Brano citato -
———

E si tratterebbe qui di stabilire la plausibilità di una eventuale replica con cui si sostenesse che la pronuncia del giudice non è l'unica via consentita per fronteggiare il danno, essendo rimessa alla scelta del lavoratore l'adozione di alternative iniziative.

Resta comunque fermo che, nella fattispecie, il danno, derivante dall'inadempimento datoriale, consistito nella spesa sostenuta dal lavoratore per il riscatto degli anni di laurea, è stato il “prezzo” della stessa rimozione del danno in via definitiva, mediante la fuoriuscita del lavoratore dal posto di lavoro.

Osservazioni

Può essere interessante valutare se analoghe condotte del lavoratore in concreto volte a porre fine al protrarsi del danno determinato dal demansionamento possano essere effettivamente equiparate, ai fini del riconoscimento del nesso di causalità tra evento e danno, a quella posta in essere nel caso in esame.

Si pensi, ad esempio, all'ipotesi in cui il lavoratore demansionato proceda all'acquisto di un immobile con l'intento di darlo in locazione per garantirsi una sorta di rendita e, poi, si dimetta al fine di sottrarsi all'emarginazione sofferta sul posto di lavoro; potrà egli pretendere, a titolo risarcitorio, il rimborso del prezzo corrisposto per il predetto acquisto?

La risposta negativa sembra ragionevole, poiché, in tal caso, quella del lavoratore di lasciare il posto di lavoro e di acquistare l'immobile costituisce una libera scelta che esula del tutto dal subito demansionamento e dagli ordinari danni alla professionalità.

———

Dati archiviati -

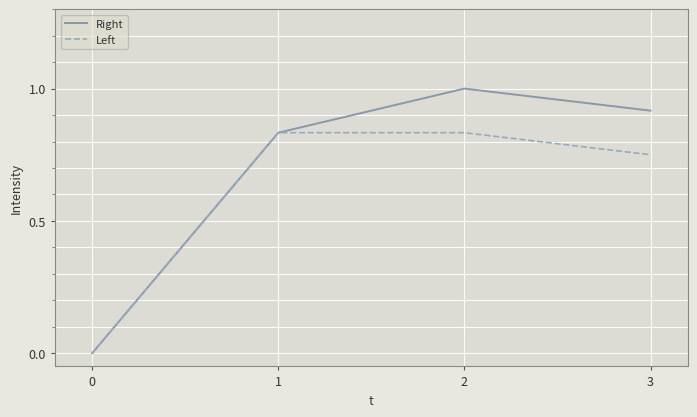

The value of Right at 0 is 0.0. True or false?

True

———

Compito da svolgere -
Rispondi a queste domande sul brano sul demansionamento:
1. In che cosa è consistito il danno derivante dall'inadempimento datoriale?
2. Nell'ipotesi proposta, che cosa acquista il lavoratore demansionato e con quale intento?
3. Per quale motivo la risposta negativa sembra ragionevole?
Per rispondere non occorre consultare i dati.

Risposta al compito -
1. Nella spesa sostenuta dal lavoratore per il riscatto degli anni di laurea.
2. Un immobile, con l'intento di darlo in locazione per garantirsi una sorta di rendita.
3. Perché lasciare il posto di lavoro e acquistare l'immobile costituisce una libera scelta del lavoratore, che esula del tutto dal demansionamento subito e dagli ordinari danni alla professionalità.